Погодите, – поймете. Тогда, с пеньков-то, и про «истину, добро и красоту» вспомнил. А я, как вы знаете, тоже как бы служитель красоты и гармонии, а потому – и добра… и, как историк философии, будто бы и служитель истины?! И вот, с пеньков-то, вдруг и осенило меня, словно через духовный микроскоп посмотрел… и познал. И решил дерзкий вызов бросить судьбе и взять диогеновский фонарь. Он, конечно, за тысячелетия поржавел, помят, но… другого пока не найдено.
Теперь-то я понимаю, как смешно было со стороны на меня глядеть, там-то! Но глядеть-то ведь было некому. Пигалицы одни… И вот, за отсутствием иного живого существа, – и в благодарность за «откровение», – я клятву-то аннибалову той самой пигалице и дал! Со слезами дал, в зеленых штанах-диагональ и в пиджаке, как будто чесучовом. Торжественно, помню, произнес;
«Слушай же хоть ты, пигалица несчастная, мою аннибалову клятву! Хоть и „тростник“ я, но мыслящий! Наемся вот этой самой баранины душистой, заряжусь от фасоли фосфором, зажгу вот этот фонарь, – по лбу себя, помню, щелкнул, – и отыщу в себе человека! Хоть ископаемого, а сыщу! дерзну!!»
Я тогда даже и засмеялся предерзновенно, в полный голос – и испугался. Ведь сколько же лет я смеха своего не слыхал и голоса! Место, правда, было глухое, как бы посмертное, и совсем никакого резонанса, – на вырубке! Как бы – в вату! Но дерзновение показал. Пигалицы переполошились, такой-то стон подняли… – так неприятно стало. Впрочем, если бы даже и предстал вдруг некто, в блестящей коже, со скульями, и, пронизав мясным взглядом, спросил, поджимая губы: «Ачто, собственно, обозначает ваш смех, товарищ… и в таком пустынном месте?!.» – у меня имелся чудесный повод не только укрыться от зрячей кожи, но даже и укрепить реноме! Я показал бы на свой мешок и с радостной дрожью в голосе разъяснил бы недоумение:
«От безмерного счастья, дорогой товарищ!.. Ме-шо-чек-то вот этот, жалованный… ака-де-мический!! В пустыне с вами – и… манна небесная дарована! До глубины души чувствую попечение и… честь!»

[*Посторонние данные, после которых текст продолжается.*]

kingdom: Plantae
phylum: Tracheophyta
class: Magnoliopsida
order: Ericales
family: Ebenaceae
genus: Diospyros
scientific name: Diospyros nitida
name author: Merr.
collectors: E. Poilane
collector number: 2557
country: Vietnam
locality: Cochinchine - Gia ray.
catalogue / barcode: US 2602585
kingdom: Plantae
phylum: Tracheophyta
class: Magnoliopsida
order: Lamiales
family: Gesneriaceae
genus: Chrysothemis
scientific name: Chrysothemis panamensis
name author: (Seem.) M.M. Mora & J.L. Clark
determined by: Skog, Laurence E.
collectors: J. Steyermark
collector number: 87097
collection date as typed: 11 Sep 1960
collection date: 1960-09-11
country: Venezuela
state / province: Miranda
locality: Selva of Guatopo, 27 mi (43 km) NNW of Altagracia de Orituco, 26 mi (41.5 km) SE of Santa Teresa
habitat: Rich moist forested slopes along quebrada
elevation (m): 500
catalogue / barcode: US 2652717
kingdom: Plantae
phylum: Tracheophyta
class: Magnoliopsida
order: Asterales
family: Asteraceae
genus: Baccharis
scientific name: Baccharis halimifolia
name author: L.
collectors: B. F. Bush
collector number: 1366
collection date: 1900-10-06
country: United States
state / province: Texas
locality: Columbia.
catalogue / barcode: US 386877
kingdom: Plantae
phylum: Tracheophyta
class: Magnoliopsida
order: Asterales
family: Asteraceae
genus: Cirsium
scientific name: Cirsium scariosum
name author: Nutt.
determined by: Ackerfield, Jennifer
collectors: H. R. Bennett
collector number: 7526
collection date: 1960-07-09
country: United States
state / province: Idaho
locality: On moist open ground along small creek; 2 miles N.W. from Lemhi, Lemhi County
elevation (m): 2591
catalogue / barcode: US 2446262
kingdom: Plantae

Сколько бы наговорил слов прекрасных о кожаном благородстве, о великих жертвах во славу труда и знания! А мимика?! За шесть-то лет молчания такая мимика и мимикрия получились… – прямо психофизиологическая метаморфоза! И теория Дарвина закреплена окончательно.
И клятву я таки выполнил: я – здесь! Другое дело, чтоя здесь нашел… Но я – здесь.
III
Я нервничаю немного, и вообще… – но ведь я же не сухостой и не летописец из подземелья. Я все же – искатель истины, как будто знавший ее когда-то, и вдруг… кто-то ее слизнул! Как же – без трепета?! И потом же… – шесть лет! Я и предупредил, что вытряхиваюсь, и потому не удивляйтесь, что перескакиваю. Ведь какие скачки-то были! Из двадцатого века в… какой?! Да такого и века не было никогда, – поверьте уж мне, историку. И потом, из не бывавшего еще века – в Европу победоносную! Но и Европа-то… Но об этом после.
Сейчас во мне взрывы и разряжения, и фонарь мой временами начинает коптить и гаснуть. Самому представляется иногда, что я – как будто и не я даже, а некая эманация… И логика иногда хромает?.. Но она же теперь везде хромает – и ничего. Но надо все-таки по порядку.
Я здесь уже скоро год, но и во мне, и на мне все еще как бы… потустороннее, и я все еще слышу, как воняет от меня воблой и… всякой той эманацией… Даже вот тут, на берегу океана… воняет от меня «супчиком» из воблиных глазков, «шрапнелью», что протирает кишки, и прокислой бараниной. А вчера увидал синещекого шофера, в крагах и галифе, и губы у него поджаты, и кожа в блеске… – голову вобрал в плечи!.. Самому противно.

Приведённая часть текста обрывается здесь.